Participants in January's "National Religious Leadership 
Conference on Public Policy Priorities" included representatives 
of the NCC, 20 of its member communions, regional and local 
ecumenical agency leaders and others engaged in work to advocate 
for more just governmental policies at the national, state and 
local levels.

 "While the various offices will continue to work on many 
additional issues, these are the priorities all of us agree are 
of superior importance and to which we will put our common 
energies through the National Council of Churches, in particular 
the NCC's Washington Office," said the Rev. Dr. Thom White Wolf 
Fassett, Chair of the NCC's Advisory Committee on Public Policy 
Ministries.  Dr. Fassett is General Secretary, United Methodist 
Church Board of Church and Society, Washington, D.C.

UNITED NATIONS BRIEFING

 The Executive Board on Feb. 16 attended presentations on 
"The Market as Ideology: Social Impacts" and "Principles for 
Global Corporate Responsibility: Bench Marks for Measuring 
Business Performance" - both sponsored by the Ecumenical 
Delegation to the United Nations' Commission on Social 
Development.  The Ecumenical Delegation offers its faith-based 
values to the Commission's deliberations.

 The Board also met with John Langmore, Director of the U.N. 
Division for Social Policy and Development, who described the 
commission's work and the process of formal preparation - 
launched Feb. 16 - for the U.N.'s Special Session on Social 
Development, set for June 2000 in Geneva, Switzerland.

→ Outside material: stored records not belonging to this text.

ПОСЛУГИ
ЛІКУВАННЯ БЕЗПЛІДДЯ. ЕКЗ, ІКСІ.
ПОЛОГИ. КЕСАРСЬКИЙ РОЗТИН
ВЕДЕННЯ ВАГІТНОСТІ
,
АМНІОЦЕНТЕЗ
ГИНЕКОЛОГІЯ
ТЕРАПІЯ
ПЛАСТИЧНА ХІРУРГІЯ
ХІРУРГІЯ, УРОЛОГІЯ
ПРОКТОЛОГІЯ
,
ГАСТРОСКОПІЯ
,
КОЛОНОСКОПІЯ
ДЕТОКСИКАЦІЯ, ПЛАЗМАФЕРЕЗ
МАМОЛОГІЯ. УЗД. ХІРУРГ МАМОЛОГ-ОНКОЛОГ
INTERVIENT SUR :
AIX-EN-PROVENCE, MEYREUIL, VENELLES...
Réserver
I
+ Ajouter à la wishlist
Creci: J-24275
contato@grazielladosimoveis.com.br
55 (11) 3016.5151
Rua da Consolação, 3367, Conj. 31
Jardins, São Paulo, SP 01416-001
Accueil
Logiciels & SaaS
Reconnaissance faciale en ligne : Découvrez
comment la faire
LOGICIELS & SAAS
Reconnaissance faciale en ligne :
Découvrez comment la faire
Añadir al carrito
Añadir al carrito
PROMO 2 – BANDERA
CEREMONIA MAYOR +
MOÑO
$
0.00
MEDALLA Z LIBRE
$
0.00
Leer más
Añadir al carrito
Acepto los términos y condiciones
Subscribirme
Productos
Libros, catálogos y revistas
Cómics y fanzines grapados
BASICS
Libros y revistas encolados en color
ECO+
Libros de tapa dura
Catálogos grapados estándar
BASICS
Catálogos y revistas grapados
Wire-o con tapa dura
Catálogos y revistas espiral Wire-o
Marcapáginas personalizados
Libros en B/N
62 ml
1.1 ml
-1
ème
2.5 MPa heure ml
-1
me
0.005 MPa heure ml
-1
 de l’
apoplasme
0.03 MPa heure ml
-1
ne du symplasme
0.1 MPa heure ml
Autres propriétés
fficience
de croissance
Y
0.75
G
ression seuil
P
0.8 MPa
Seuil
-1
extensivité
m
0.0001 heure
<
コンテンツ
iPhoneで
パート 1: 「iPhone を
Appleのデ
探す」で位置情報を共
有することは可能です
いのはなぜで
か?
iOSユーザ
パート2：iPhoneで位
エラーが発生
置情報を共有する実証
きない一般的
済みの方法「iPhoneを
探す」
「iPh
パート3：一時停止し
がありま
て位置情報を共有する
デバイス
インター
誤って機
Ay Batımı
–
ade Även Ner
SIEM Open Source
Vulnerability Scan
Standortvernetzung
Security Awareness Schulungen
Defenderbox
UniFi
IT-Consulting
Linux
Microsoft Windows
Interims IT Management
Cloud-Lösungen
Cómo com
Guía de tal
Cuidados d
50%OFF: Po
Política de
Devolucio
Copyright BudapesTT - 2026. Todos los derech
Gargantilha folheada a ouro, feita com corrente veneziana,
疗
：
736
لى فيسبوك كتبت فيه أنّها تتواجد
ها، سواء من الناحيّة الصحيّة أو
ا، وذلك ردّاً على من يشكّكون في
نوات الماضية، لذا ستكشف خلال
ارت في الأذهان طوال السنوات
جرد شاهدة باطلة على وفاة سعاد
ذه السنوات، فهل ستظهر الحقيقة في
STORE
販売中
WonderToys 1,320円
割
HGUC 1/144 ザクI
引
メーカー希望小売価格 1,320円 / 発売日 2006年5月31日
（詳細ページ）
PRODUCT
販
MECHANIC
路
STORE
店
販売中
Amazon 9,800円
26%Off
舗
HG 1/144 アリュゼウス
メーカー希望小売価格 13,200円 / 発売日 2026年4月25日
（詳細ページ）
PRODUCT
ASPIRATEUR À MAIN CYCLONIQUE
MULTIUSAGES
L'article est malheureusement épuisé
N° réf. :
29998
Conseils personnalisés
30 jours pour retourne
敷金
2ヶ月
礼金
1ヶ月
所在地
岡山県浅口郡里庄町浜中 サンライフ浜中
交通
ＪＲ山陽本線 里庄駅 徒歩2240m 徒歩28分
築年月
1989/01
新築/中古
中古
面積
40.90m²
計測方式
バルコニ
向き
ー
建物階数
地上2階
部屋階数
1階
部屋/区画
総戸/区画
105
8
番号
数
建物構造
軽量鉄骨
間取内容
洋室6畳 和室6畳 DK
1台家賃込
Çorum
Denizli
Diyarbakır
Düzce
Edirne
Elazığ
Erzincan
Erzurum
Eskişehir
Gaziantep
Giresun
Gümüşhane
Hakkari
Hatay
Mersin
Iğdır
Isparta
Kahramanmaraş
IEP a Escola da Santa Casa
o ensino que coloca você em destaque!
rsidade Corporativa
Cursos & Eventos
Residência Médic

The special session will evaluate progress on 10 commitments 
made by 186 countries at the March 1995 Summit for Social 
Development, held in Copenhagen, Denmark.  NCC General Secretary 
Joan Campbell was a member of the U.S. delegation to Copenhagen 
and the NCC had an active presence there.

"PAPPAS REPORT" ON NCC ADMINISTRATION

 The Executive Board met in executive session for several 
hours on Tuesday and Wednesday and "adopted as an interim 
measure" the recommendations of the Pappas Consulting Group, 
Inc.'s 31-page "Final Report," "making the case for the redesign 
of the administrative structure of the NCC" and proposing "next 
steps" for strengthening of NCC human resources management and 
financial systems.

 The new administrative structure is "similar to that of a 
performing arts organization - most especially the symphony 
orchestra or the opera," the report says.  The General Secretary 
continues as the Council's principal executive officer, 
responsible for "providing dynamic leadership, articulating the 
mission(s) and purpose of the Council, providing spiritual 
guidance and vision, symbolizing the vocation of Christian unity 
in service and witness, maintaining relationships with 
communions, and implementing and interpreting policy."

 With the General Secretary serving as the NCC's "ecumenical 
director" (i.e. music director), the General Manager - a new 
position - serves as the organization's "managing director," with 
responsibility for the day-to-day management of the Council.  By 
Executive Board action, new job descriptions for the General 
Secretary and General Manager become immediately operative, and 
the search for a General Manager - "to be hired and in place 
within three months" - is to begin immediately.